• INPUT MATERIAL:
*** Begin section ***
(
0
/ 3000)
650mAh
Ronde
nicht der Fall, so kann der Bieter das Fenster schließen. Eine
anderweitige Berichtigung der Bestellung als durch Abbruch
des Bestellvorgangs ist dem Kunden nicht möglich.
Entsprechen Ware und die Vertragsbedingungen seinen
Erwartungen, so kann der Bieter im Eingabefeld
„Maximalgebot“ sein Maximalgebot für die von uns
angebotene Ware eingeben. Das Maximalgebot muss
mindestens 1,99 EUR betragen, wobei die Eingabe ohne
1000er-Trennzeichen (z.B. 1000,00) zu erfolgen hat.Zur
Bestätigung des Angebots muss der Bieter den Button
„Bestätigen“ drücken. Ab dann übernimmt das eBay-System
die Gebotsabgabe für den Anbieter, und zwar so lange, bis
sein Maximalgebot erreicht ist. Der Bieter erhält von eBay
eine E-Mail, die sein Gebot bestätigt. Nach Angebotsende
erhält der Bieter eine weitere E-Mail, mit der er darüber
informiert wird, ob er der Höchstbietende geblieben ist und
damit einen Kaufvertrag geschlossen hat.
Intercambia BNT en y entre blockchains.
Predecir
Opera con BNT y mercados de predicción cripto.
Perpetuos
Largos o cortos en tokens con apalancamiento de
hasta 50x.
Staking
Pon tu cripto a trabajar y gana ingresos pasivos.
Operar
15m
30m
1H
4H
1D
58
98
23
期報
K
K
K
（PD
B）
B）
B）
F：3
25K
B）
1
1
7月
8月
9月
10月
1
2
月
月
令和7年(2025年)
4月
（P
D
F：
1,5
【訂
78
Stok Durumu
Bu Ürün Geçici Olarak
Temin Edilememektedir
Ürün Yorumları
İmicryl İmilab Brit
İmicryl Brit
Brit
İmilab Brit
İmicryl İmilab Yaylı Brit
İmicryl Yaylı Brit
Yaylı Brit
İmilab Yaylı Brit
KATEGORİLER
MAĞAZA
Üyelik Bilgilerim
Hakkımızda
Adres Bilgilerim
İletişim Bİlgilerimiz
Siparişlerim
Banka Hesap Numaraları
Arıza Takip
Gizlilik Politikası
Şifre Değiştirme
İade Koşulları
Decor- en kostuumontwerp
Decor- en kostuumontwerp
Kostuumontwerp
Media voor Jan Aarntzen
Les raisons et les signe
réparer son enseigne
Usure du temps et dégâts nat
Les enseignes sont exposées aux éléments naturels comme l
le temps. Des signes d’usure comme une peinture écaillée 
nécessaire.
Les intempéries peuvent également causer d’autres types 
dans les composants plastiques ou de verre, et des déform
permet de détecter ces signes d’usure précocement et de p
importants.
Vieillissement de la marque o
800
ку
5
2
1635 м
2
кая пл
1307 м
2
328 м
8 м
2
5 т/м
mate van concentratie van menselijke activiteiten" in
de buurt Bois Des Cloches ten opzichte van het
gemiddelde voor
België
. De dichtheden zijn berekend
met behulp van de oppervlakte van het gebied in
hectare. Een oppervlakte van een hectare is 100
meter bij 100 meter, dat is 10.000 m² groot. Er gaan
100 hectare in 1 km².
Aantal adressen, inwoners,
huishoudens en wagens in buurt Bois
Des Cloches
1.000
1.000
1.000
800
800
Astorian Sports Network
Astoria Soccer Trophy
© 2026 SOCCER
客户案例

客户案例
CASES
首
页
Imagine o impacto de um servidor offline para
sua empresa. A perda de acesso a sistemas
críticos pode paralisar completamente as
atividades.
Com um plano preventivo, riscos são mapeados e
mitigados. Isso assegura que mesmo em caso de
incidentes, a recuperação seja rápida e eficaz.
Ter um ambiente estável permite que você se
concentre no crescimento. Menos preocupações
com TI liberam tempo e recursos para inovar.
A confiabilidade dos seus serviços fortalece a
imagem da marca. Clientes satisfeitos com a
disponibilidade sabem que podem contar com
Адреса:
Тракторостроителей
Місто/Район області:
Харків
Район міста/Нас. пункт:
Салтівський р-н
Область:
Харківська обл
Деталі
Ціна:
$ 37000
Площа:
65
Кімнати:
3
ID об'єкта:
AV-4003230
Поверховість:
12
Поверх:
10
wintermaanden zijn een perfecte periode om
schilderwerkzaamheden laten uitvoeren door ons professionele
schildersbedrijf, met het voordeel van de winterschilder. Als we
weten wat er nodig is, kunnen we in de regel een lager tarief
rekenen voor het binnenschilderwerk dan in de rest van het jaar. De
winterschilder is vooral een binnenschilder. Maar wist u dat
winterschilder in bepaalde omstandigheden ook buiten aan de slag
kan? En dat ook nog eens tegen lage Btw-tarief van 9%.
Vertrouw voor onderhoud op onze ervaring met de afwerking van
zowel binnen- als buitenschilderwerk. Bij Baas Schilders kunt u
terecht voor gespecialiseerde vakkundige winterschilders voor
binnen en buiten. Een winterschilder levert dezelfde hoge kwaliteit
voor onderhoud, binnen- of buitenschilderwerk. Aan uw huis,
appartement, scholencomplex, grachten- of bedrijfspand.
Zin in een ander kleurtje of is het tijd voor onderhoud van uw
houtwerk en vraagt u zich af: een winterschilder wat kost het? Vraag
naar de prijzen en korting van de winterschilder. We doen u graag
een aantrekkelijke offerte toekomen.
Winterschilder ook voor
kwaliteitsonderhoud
*** End section ***
• EXERCISE INSTRUCTIONS:
The complete data above is to be written out again as it stands.

• WRITTEN RESPONSE:
(
0
/ 3000)
650mAh
Ronde
nicht der Fall, so kann der Bieter das Fenster schließen. Eine
anderweitige Berichtigung der Bestellung als durch Abbruch
des Bestellvorgangs ist dem Kunden nicht möglich.
Entsprechen Ware und die Vertragsbedingungen seinen
Erwartungen, so kann der Bieter im Eingabefeld
„Maximalgebot“ sein Maximalgebot für die von uns
angebotene Ware eingeben. Das Maximalgebot muss
mindestens 1,99 EUR betragen, wobei die Eingabe ohne
1000er-Trennzeichen (z.B. 1000,00) zu erfolgen hat.Zur
Bestätigung des Angebots muss der Bieter den Button
„Bestätigen“ drücken. Ab dann übernimmt das eBay-System
die Gebotsabgabe für den Anbieter, und zwar so lange, bis
sein Maximalgebot erreicht ist. Der Bieter erhält von eBay
eine E-Mail, die sein Gebot bestätigt. Nach Angebotsende
erhält der Bieter eine weitere E-Mail, mit der er darüber
informiert wird, ob er der Höchstbietende geblieben ist und
damit einen Kaufvertrag geschlossen hat.
Intercambia BNT en y entre blockchains.
Predecir
Opera con BNT y mercados de predicción cripto.
Perpetuos
Largos o cortos en tokens con apalancamiento de
hasta 50x.
Staking
Pon tu cripto a trabajar y gana ingresos pasivos.
Operar
15m
30m
1H
4H
1D
58
98
23
期報
K
K
K
（PD
B）
B）
B）
F：3
25K
B）
1
1
7月
8月
9月
10月
1
2
月
月
令和7年(2025年)
4月
（P
D
F：
1,5
【訂
78
Stok Durumu
Bu Ürün Geçici Olarak
Temin Edilememektedir
Ürün Yorumları
İmicryl İmilab Brit
İmicryl Brit
Brit
İmilab Brit
İmicryl İmilab Yaylı Brit
İmicryl Yaylı Brit
Yaylı Brit
İmilab Yaylı Brit
KATEGORİLER
MAĞAZA
Üyelik Bilgilerim
Hakkımızda
Adres Bilgilerim
İletişim Bİlgilerimiz
Siparişlerim
Banka Hesap Numaraları
Arıza Takip
Gizlilik Politikası
Şifre Değiştirme
İade Koşulları
Decor- en kostuumontwerp
Decor- en kostuumontwerp
Kostuumontwerp
Media voor Jan Aarntzen
Les raisons et les signe
réparer son enseigne
Usure du temps et dégâts nat
Les enseignes sont exposées aux éléments naturels comme l
le temps. Des signes d’usure comme une peinture écaillée 
nécessaire.
Les intempéries peuvent également causer d’autres types 
dans les composants plastiques ou de verre, et des déform
permet de détecter ces signes d’usure précocement et de p
importants.
Vieillissement de la marque o
800
ку
5
2
1635 м
2
кая пл
1307 м
2
328 м
8 м
2
5 т/м
mate van concentratie van menselijke activiteiten" in
de buurt Bois Des Cloches ten opzichte van het
gemiddelde voor
België
. De dichtheden zijn berekend
met behulp van de oppervlakte van het gebied in
hectare. Een oppervlakte van een hectare is 100
meter bij 100 meter, dat is 10.000 m² groot. Er gaan
100 hectare in 1 km².
Aantal adressen, inwoners,
huishoudens en wagens in buurt Bois
Des Cloches
1.000
1.000
1.000
800
800
Astorian Sports Network
Astoria Soccer Trophy
© 2026 SOCCER
客户案例

客户案例
CASES
首
页
Imagine o impacto de um servidor offline para
sua empresa. A perda de acesso a sistemas
críticos pode paralisar completamente as
atividades.
Com um plano preventivo, riscos são mapeados e
mitigados. Isso assegura que mesmo em caso de
incidentes, a recuperação seja rápida e eficaz.
Ter um ambiente estável permite que você se
concentre no crescimento. Menos preocupações
com TI liberam tempo e recursos para inovar.
A confiabilidade dos seus serviços fortalece a
imagem da marca. Clientes satisfeitos com a
disponibilidade sabem que podem contar com
Адреса:
Тракторостроителей
Місто/Район області:
Харків
Район міста/Нас. пункт:
Салтівський р-н
Область:
Харківська обл
Деталі
Ціна:
$ 37000
Площа:
65
Кімнати:
3
ID об'єкта:
AV-4003230
Поверховість:
12
Поверх:
10
wintermaanden zijn een perfecte periode om
schilderwerkzaamheden laten uitvoeren door ons professionele
schildersbedrijf, met het voordeel van de winterschilder. Als we
weten wat er nodig is, kunnen we in de regel een lager tarief
rekenen voor het binnenschilderwerk dan in de rest van het jaar. De
winterschilder is vooral een binnenschilder. Maar wist u dat
winterschilder in bepaalde omstandigheden ook buiten aan de slag
kan? En dat ook nog eens tegen lage Btw-tarief van 9%.
Vertrouw voor onderhoud op onze ervaring met de afwerking van
zowel binnen- als buitenschilderwerk. Bij Baas Schilders kunt u
terecht voor gespecialiseerde vakkundige winterschilders voor
binnen en buiten. Een winterschilder levert dezelfde hoge kwaliteit
voor onderhoud, binnen- of buitenschilderwerk. Aan uw huis,
appartement, scholencomplex, grachten- of bedrijfspand.
Zin in een ander kleurtje of is het tijd voor onderhoud van uw
houtwerk en vraagt u zich af: een winterschilder wat kost het? Vraag
naar de prijzen en korting van de winterschilder. We doen u graag
een aantrekkelijke offerte toekomen.
Winterschilder ook voor
kwaliteitsonderhoud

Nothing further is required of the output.